The third tower Montale, constructed in the 14th century, completed the defensive system. This tower is the smallest of all. In fact, it is just a tower unlike the other two which are actually fortresses. Montale was a prison and the only entrance was a door some seven metres from the ground level. That was common for prison architecture of that time. Montale is on the smallest and the last summit of Mount Titano.
All three towers, when seen together, look magnificent. The historical centre of the City of San Marino and Mount Titano became UNESCO World Heritage Sites in 2008.
5. THE REST OF SAN MARINO
Main historical sites are what everyone inevitably wants to see in San Marino. But, there are also small and narrow medieval alleyways, piazzas and small churches. They are all over the city. You can therefore easily spend several hours wandering around and exploring the place.

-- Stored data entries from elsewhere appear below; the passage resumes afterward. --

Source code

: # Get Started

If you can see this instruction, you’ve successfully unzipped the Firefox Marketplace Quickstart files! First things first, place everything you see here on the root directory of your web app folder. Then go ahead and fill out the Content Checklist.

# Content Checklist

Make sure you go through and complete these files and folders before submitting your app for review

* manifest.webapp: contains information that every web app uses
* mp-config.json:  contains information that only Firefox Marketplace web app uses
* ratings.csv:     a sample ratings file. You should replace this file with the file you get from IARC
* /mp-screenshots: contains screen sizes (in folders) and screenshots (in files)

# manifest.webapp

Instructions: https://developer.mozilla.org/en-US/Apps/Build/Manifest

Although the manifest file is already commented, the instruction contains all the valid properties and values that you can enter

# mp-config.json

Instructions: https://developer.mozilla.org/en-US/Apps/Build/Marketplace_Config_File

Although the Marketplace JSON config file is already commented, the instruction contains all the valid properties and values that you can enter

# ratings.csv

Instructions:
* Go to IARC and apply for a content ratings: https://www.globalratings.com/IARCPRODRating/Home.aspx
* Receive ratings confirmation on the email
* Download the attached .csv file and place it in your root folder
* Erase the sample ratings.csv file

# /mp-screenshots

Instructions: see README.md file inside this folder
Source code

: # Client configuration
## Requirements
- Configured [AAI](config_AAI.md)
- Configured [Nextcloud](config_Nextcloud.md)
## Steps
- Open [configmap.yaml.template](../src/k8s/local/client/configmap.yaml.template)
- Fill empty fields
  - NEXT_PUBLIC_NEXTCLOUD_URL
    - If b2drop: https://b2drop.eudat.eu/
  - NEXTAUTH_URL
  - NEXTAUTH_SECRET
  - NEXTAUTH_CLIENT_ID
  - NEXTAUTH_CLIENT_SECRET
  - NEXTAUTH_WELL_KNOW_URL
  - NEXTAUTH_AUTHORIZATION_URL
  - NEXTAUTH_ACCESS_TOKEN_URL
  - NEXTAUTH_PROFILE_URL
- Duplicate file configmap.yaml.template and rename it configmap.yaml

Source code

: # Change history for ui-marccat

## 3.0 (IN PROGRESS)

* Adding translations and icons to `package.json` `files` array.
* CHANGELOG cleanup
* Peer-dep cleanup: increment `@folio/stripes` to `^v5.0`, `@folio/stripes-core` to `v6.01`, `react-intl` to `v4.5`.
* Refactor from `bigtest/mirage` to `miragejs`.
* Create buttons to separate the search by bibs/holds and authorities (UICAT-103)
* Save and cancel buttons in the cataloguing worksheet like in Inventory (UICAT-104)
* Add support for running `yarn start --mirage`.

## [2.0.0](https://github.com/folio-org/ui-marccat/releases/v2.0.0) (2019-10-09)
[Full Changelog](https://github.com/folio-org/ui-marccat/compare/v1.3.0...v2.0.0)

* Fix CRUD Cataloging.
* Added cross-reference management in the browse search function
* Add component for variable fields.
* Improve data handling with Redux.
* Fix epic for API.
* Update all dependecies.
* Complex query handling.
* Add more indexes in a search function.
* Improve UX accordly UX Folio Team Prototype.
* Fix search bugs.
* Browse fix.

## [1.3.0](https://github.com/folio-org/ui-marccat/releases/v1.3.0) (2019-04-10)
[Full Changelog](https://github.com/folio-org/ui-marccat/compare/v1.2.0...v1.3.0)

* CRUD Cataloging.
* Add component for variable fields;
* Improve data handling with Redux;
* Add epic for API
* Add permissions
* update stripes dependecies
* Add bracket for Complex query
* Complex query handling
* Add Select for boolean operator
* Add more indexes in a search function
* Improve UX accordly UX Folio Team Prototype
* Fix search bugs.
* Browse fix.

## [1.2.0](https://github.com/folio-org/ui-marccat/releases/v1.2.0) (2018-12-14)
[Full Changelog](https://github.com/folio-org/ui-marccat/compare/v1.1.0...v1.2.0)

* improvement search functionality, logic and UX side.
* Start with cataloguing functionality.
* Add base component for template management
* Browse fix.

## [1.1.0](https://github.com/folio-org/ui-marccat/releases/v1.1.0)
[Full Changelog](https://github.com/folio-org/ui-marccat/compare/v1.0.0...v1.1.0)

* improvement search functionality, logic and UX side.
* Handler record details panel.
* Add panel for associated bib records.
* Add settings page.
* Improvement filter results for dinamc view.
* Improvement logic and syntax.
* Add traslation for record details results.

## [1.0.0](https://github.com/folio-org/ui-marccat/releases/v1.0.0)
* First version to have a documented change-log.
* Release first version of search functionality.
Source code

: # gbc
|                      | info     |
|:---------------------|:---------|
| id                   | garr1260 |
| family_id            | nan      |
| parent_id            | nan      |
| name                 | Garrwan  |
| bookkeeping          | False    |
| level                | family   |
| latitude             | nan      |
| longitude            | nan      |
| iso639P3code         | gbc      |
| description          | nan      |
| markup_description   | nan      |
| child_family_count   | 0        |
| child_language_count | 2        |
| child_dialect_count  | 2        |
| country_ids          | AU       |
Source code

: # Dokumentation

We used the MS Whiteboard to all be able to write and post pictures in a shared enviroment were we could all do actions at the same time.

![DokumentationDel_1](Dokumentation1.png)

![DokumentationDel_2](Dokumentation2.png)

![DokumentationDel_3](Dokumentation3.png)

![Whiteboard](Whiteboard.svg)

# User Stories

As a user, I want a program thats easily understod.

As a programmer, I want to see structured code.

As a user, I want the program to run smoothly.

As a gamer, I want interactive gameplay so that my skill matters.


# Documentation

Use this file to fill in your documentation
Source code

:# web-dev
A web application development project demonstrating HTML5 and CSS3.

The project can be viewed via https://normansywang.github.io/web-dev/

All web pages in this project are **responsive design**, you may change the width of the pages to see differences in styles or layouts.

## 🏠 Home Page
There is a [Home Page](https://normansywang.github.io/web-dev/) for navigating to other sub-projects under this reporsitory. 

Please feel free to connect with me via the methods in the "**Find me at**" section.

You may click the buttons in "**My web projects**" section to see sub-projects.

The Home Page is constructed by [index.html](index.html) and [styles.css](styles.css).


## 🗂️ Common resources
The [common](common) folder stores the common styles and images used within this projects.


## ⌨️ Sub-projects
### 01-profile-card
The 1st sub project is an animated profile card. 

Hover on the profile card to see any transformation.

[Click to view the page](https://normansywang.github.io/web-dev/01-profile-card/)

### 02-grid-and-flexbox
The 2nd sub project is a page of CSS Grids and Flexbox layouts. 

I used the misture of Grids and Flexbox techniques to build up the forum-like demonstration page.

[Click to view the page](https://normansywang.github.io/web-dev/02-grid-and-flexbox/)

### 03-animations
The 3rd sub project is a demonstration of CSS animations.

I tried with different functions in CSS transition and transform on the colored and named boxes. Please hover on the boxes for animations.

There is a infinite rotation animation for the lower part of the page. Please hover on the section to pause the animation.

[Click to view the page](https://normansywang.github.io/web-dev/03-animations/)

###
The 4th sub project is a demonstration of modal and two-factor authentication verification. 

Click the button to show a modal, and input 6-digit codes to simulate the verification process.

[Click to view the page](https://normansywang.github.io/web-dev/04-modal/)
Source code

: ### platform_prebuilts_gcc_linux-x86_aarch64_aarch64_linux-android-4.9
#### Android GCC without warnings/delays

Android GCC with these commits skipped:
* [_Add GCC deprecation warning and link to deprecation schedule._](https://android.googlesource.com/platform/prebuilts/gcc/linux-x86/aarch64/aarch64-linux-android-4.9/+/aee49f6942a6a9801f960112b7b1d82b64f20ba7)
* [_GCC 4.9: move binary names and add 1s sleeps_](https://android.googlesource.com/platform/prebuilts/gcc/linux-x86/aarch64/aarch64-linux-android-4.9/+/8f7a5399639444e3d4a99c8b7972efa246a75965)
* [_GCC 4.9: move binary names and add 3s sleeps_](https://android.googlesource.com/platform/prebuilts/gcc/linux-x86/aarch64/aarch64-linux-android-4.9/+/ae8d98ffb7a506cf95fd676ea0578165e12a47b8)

The City of San Marino is magical. Its dramatic position high on top of the mountain, combined with its splendid architecture is why it is the top tourist destination. But, such popularity comes with a price. Thus, despite the incredible beauty that surrounds you, you will also find one big tourist shopping centre. All shops mainly sell souvenirs, perfumes, handbags and everything else that may entice you to spend your money. If you can ignore this aspect and if you only pay attention to buildings and main historical sites, San Marino is unforgettable.
In a way, it’s a pity that the City of San Marino is not entirely an authentic city. Nearby cities and towns in neighbouring Italy are equally aesthetically beautiful, but there you can see and feel that people live. Maybe, that’s the price the city has to pay because it is in a dramatic location and with exquisite architecture. A place that everyone wants to visit!
This aspect of the city was a bit of a disappointment for me. Still, I enjoyed the visit and towards the end of the day, I left through Porta del Loco and returned to Italy.